___ READING TEXT
In the recent THOR cohort 1 trial, a phase 3 trial of erdafitinib as compared with chemotherapy (docetaxel or vinflunine) in patients with metastatic UC with susceptible FGFR3/2 alterations who had progression after one or two previous treatments that included an anti–PD-1 or anti–PD-L1 demonstrated an improvement in OS with erdafitinib as compared to chemotherapy (12.1 months vs. 7.8 months; HR 0.64 (0.47 to 0.88); P=0.005). Median PFS was also longer with erdafitinib than with chemotherapy (5.6 vs. 2.7 months; (HR 0.58 (0.44 -0.78) [540]. Treatment-related toxicity grade ≥ 3 was similar in the two groups. The most common treatment-related adverse events of grade 3 or higher were palmar–plantar erythrodysesthesia syndrome (9.6%), stomatitis (8.1%), onycholysis (5.9%), and hyperphosphatemia (5.2%) in the erdafitinib group.
Data on cohort 2 with 351 patients, anti-PD-(l1) naïve and progressing after one prior treatment line compared Erdafitinib with pembrolizumab. No difference in the primary endpoint OS was detected (10.9 versus 11.1 months, HR 1.18 (0.92-1.51) [541]. Overall response rate was 40.0% and 21.6% and median duration of response was 4.3 and 14.4 months for erdafitinib and pembrolizumab, respectively. 64.7% and 50.9% of patients in the erdafitinib and pembrolizumab arms had ≥ 1 grade 3-4 adverse events.
In addition to erdafitinib, several other FGFR inhibitors are being evaluated including infigratinib which has demonstrated promising activity [235]. A phase 2/3 trial of the pan-FGFR inhibitor, rogaratinib versus chemotherapy in patients with locally advanced or metastatic UC with FGFR1-3 mRNA overexpression demonstrated similar outcomes as compared to chemotherapy [542]. The increased identification of FGFR3 mutations/fusion has led to several ongoing trials with different agents and combinations in different disease settings.
7.7.5. Current status of predictive biomarkers
The most important advance in recent years has been the recognition of alterations in FGFR3 including mutations and gene fusions as a predictive marker for response to FGFR inhibitors [234]. It is recommended to screen mUC patients ideally at diagnosis of metastatic disease for FGFR3 alterations to plan optimal treatment including trials.
______
___ RECORD EXTRACTS
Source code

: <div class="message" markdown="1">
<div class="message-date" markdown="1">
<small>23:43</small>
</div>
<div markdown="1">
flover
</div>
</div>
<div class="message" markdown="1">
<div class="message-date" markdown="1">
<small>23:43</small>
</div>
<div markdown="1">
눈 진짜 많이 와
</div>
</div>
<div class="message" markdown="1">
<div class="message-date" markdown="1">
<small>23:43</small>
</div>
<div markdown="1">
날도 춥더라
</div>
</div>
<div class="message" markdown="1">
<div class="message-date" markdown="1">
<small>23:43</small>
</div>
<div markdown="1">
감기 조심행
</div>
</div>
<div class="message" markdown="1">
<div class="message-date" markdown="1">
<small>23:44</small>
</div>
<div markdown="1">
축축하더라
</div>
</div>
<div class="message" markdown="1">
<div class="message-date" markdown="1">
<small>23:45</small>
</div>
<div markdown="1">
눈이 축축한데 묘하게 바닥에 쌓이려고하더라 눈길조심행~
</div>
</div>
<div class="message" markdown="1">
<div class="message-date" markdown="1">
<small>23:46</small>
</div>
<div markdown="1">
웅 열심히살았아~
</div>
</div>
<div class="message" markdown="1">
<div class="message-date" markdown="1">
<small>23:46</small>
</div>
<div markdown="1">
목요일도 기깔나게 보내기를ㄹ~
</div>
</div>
______
▸ EXERCISE A: In the text on FGFR inhibitors, what median overall survival did erdafitinib and chemotherapy achieve in THOR cohort 1?
▸ EXERCISE B: Reproduce the passage of the text on FGFR inhibitors starting with "7.7.5. Current status" and going on through "treatment including trials.".
▸ EXERCISE C: Continue the text on FGFR inhibitors from its final sentence.

▸ ANSWER AREA A: 12.1 months with erdafitinib versus 7.8 months with chemotherapy.

▸ ANSWER AREA B:
7.7.5. Current status of predictive biomarkers
The most important advance in recent years has been the recognition of alterations in FGFR3 including mutations and gene fusions as a predictive marker for response to FGFR inhibitors [234]. It is recommended to screen mUC patients ideally at diagnosis of metastatic disease for FGFR3 alterations to plan optimal treatment including trials.

▸ ANSWER AREA C:
Many efforts have focused on markers for predicting response to immune checkpoint inhibition. Programmed death-ligand 1 expression by immunohistochemistry has been evaluated in many studies with mixed and, so far, inconclusive results. This may in part be related to the use of different antibodies and various scoring systems evaluating different compartments i.e., tumour cells, immune cells, or both. A major limitation of PD-L1 staining relates to the significant proportion of PD-L1-negative patients that respond to immune checkpoint blockade. The predictive value of PD-L1 was not confirmed in large phase III trials evaluating the integration of immunotherapy in the first-line setting for mUC [514-516]. At present, the only indication for PD-L1 testing in mUC is dictated by current EMA approvals and relates to the potential use of immune checkpoint inhibitors as first-line monotherapy in patients unfit for cisplatin-containing chemotherapy.
Another biomarker that has been evaluated for predicting response to immunotherapy is high TMB [238]. Neoantigen burden and TMB have been associated with response to immune checkpoint blockade in several malignancies. High TMB has been associated with response to immune checkpoint inhibitors in metastatic UC in small single-arm trials [236,239] but was not confirmed so far in RCTs. Other markers that have been evaluated in predicting response to immune checkpoint inhibitors include molecular subtypes, CD8 expression by immunohistochemistry and other immune gene cell signatures. Recent work has focused on the importance of stroma including the role of TGFs in predicting response to immune checkpoint blockade [242,243].
In conclusion, apart from FGFR3 alterations, there are currently no further validated predictive molecular markers that are routinely used in clinical practice.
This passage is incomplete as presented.